L’audience devant le juge des libertés et de la détention de Rouen et devant la cour d’appel se tiennent, conformément au deuxième alinéa de l’article précité, dans une salle ouverte au public au tribunal judiciaire et de la cour d’appel située à proximité immédiate des locaux du centre de rétention, spécialement aménagée à cet effet et attribuée au ministère de la justice, par un moyen de communication audiovisuelle garantissant, la clarté, la sincérité et la publicité des débats, la confidentialité et la qualité de la transmission, un procès-verbal de l’audience en visio-conférence ayant été établi à cet effet.
En conséquence, le moyen sera rejeté.
— Au regard moyen tiré de la possible assignation judiciaire à résidence :
En vertu de l’article L.743-13 du code de l’entrée et du séjour des étrangers et du droit d’asile, le juge des libertés et de la détention peut ordonner l’assignation à résidence de l’étranger lorsque celui-ci dispose de garanties de représentation effectives.
L’assignation à résidence ne peut être ordonnée par le juge qu’après remise à un service de police ou à une unité de gendarmerie de l’original du passeport et de tout document justificatif de son identité, en échange d’un récépissé valant justification de l’identité et sur lequel est portée la mention de la décision d’éloignement en instance d’exécution.

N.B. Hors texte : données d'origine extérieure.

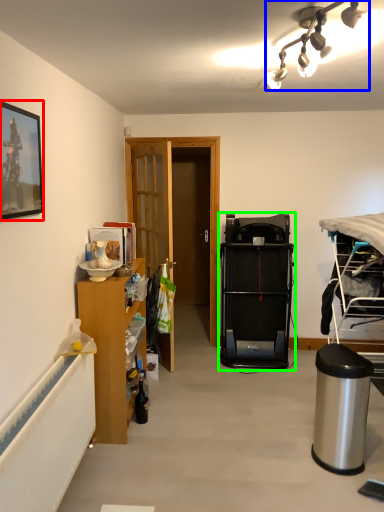
Question: Estimate the real-world distances between objects in this image. Which object is farther from picture frame (highlighted by a red box), lamp (highlighted by a blue box) or bunk bed (highlighted by a green box)?

Choices:
 (A) lamp
 (B) bunk bed

Answer: (B)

Lorsque l’étranger s’est préalablement soustrait à l’exécution d’une décision mentionnée à l’article L. 700-1, à l’exception de son 4°, l’assignation à résidence fait l’objet d’une motivation spéciale.
La cour constate que M. [I] [L] n’a toutefois aucune intention de quitter le territoire français, comme cela ressort de ses déclarations lors de son audition devant les services de police, alors que l’objectif de l’assignation à résidence est de permettre à l’intéressé d’organiser son retour vers son pays d’origine par ses propres moyens et sans coercition.
Cette demande ne peut donc qu’être rejetée.
PAR CES MOS :
Statuant publiquement, par ordonnance réputée contradictoire et en dernier ressort,
Déclare recevable l’appel interjeté par M. [I] [L] à l’encontre de l’ordonnance rendue le 19 Novembre 2025 par le magistrat du siège du tribunal judiciaire de Rouen ordonnant son maintien en rétention pour une durée de vingt six jours,
Confirme la décision entreprise en toutes ses dispositions.
Fait à [Localité 6], le 20 Novembre 2025 à 15h00.
LE GREFFIER, LE CONSEILLER,
NOTIFICATION
La présente ordonnance est immédiatement notifiée contre récépissé à toutes les parties qui en reçoivent une expédition et sont informées de leur droit de former un pourvoi en cassation dans les deux mois de la présente notification et dans les conditions fixées par les articles 973 et suivants du code de procédure civile.